The introspective path
“Unlike the way in which walking meditation is usually practised nowadays, the standard instructions for walking meditation found in the discourses take mental events as their main object of observation.” (Bikkhu Analayo, Satipatthana. The Direct Path to Realization. BWC 2006: 140).
Bikkhu Analayo, one of the most respected living Theravada monks, thus explains the true intentions behind Buddha's teachings about walking meditation.
Today walking meditation is almost always considered an accessory practice to other forms of meditation, intended to force attention towards the physical body in motion. Whatever the reasons for this interpretation, according to Buddhist psychology the only way of facing suffering is cultivating a strong, clear and self-aware mind, and walking meditation share this purpose with all the other postures and mudras.

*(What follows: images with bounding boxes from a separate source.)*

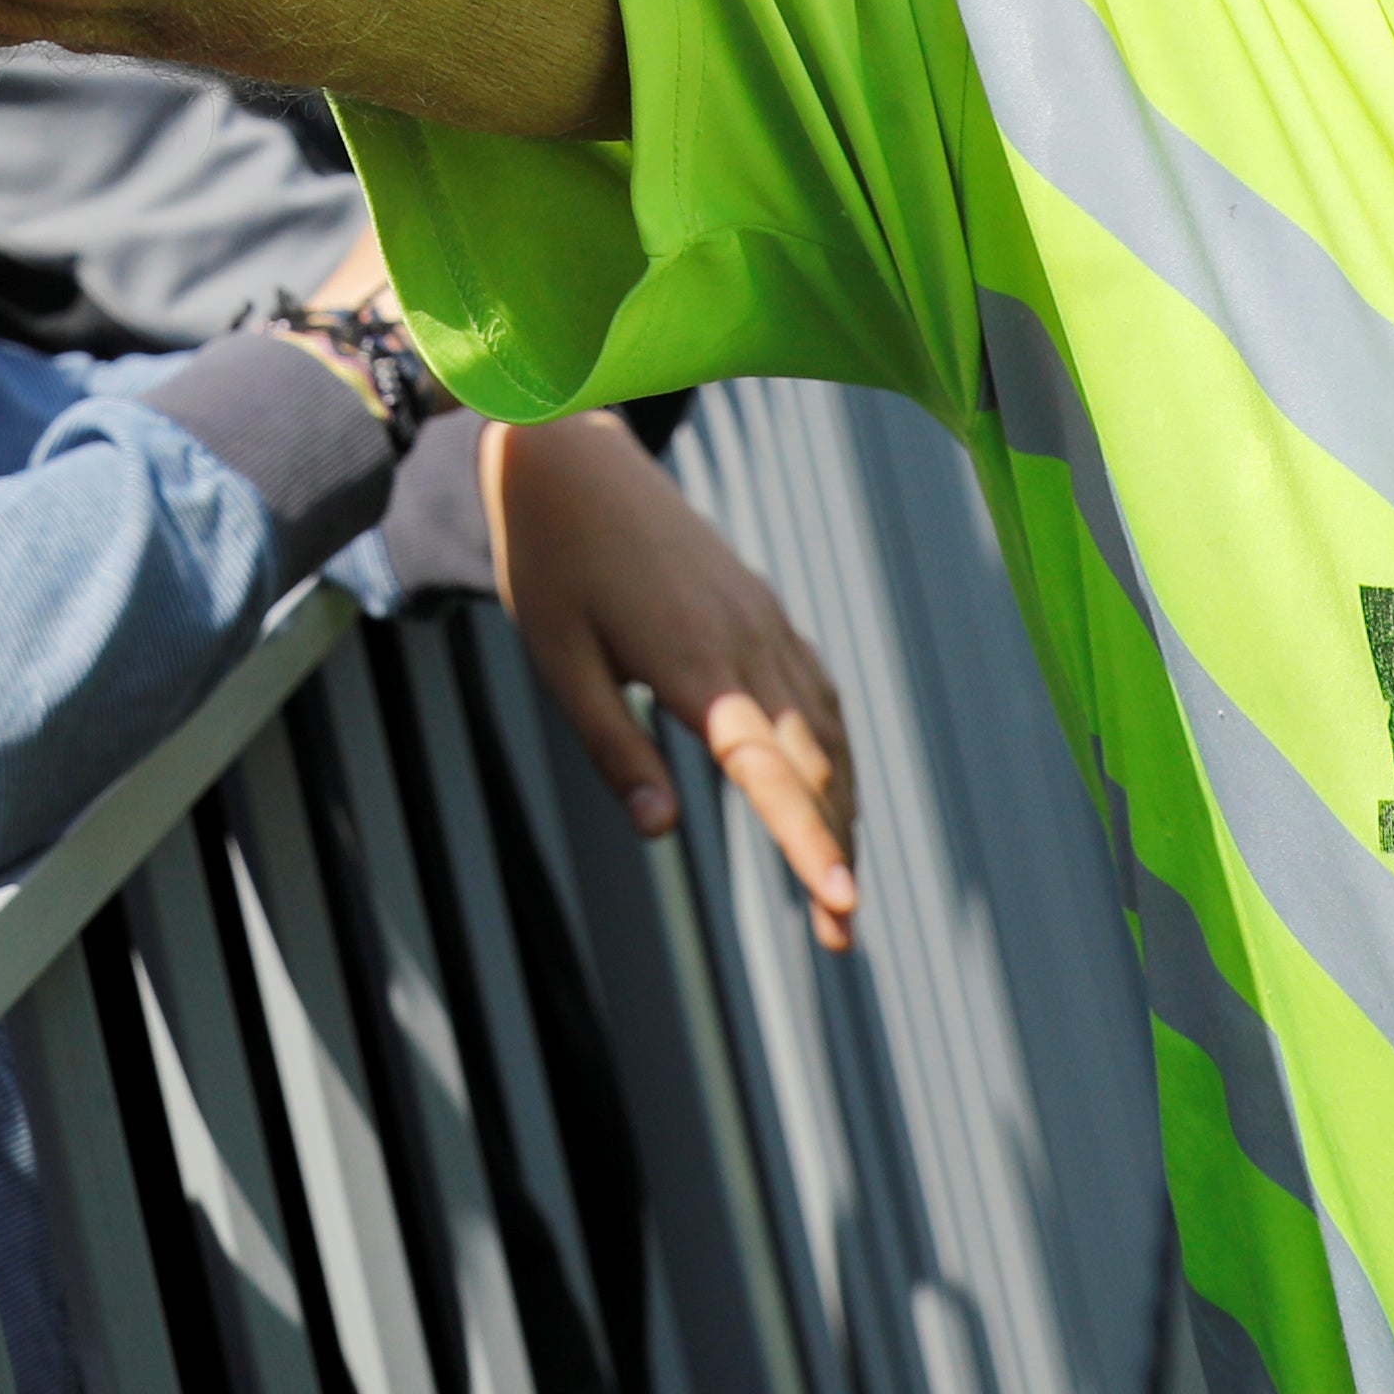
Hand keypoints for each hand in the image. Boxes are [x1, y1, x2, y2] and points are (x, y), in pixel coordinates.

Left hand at [490, 414, 860, 947]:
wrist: (568, 454)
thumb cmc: (548, 559)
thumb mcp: (559, 661)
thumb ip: (611, 749)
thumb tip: (663, 831)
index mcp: (696, 666)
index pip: (771, 777)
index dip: (809, 847)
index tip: (845, 906)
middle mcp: (747, 643)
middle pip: (815, 768)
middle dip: (834, 854)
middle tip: (841, 940)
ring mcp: (763, 620)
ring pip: (827, 730)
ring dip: (842, 809)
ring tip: (839, 881)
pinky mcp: (760, 605)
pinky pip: (818, 688)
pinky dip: (835, 748)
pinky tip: (831, 785)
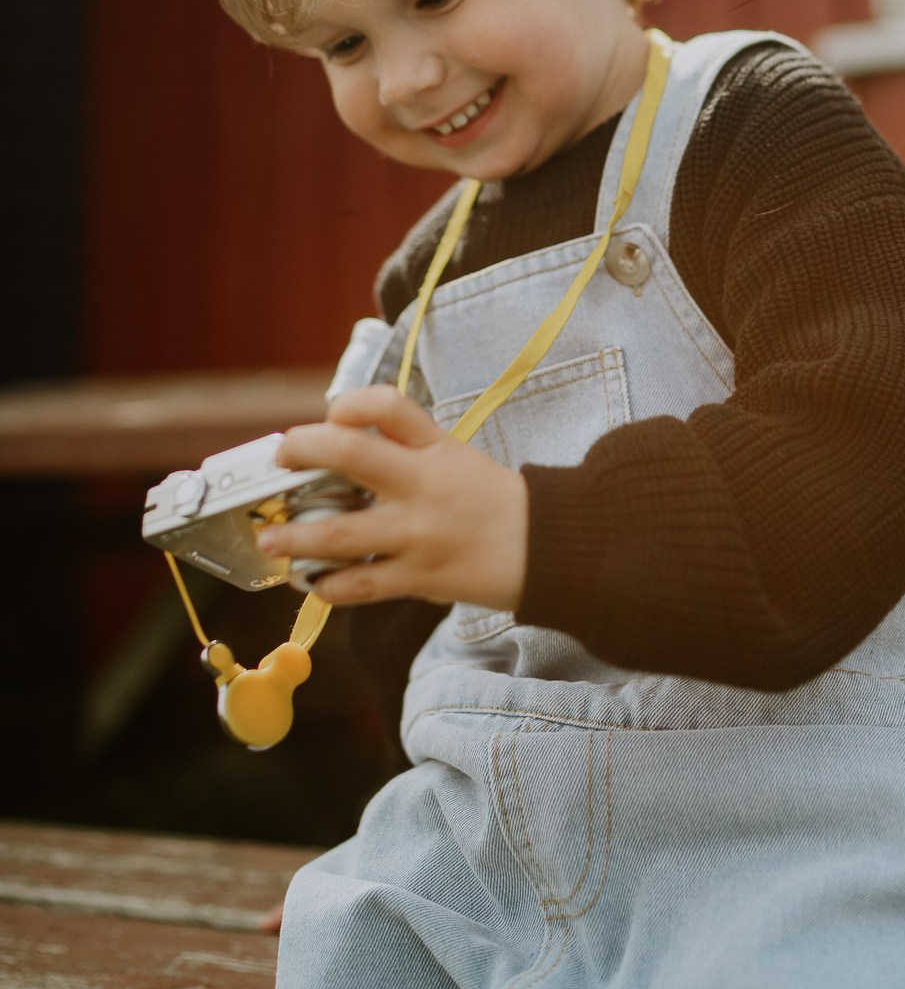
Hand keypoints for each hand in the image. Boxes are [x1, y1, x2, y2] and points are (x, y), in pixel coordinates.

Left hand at [256, 385, 528, 611]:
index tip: (330, 414)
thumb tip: (340, 450)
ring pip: (342, 533)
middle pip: (352, 455)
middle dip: (303, 452)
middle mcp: (424, 484)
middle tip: (279, 459)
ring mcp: (420, 534)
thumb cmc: (496, 502)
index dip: (352, 403)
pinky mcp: (421, 577)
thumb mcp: (456, 458)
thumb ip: (407, 452)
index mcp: (436, 448)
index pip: (389, 406)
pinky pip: (362, 584)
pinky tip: (314, 582)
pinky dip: (331, 585)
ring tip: (270, 538)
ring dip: (296, 535)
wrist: (549, 548)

When Tibetan Lamas intend to offer a student a new, slightly more advanced teaching, they often ask this question: "What is primary between mind, word and body?": In order to make progress in the processes of awareness it is necessary to understand that the mind is the starting point of any other psychological or physical phenomenon. Self-awareness is primarily the awareness of the nature of one's mind, from which it is then possible to understand and consciously influence our creative expressions, our actions and our body.
Mind is primary. Mindtrek has the purpose of returning to our walking the function of introspective practice, of contemplative and psychological practice. Observing the mind while walking is an ancient practice that transcends specific cultures and that has been practiced in all ages especially by hermits and saints, but also by artists, scientists, philosophers (think of the Peripatetics!), strategists and shamans.
In a world that forces us to spend most of our time sitting, getting our body back on the road is a powerful brake from daily routine, and integrating it with introspection, it becomes even more effective today than in the time of Siddhartha the Buddha, the awakened one, when people used to walk every day anywhere they needed to go.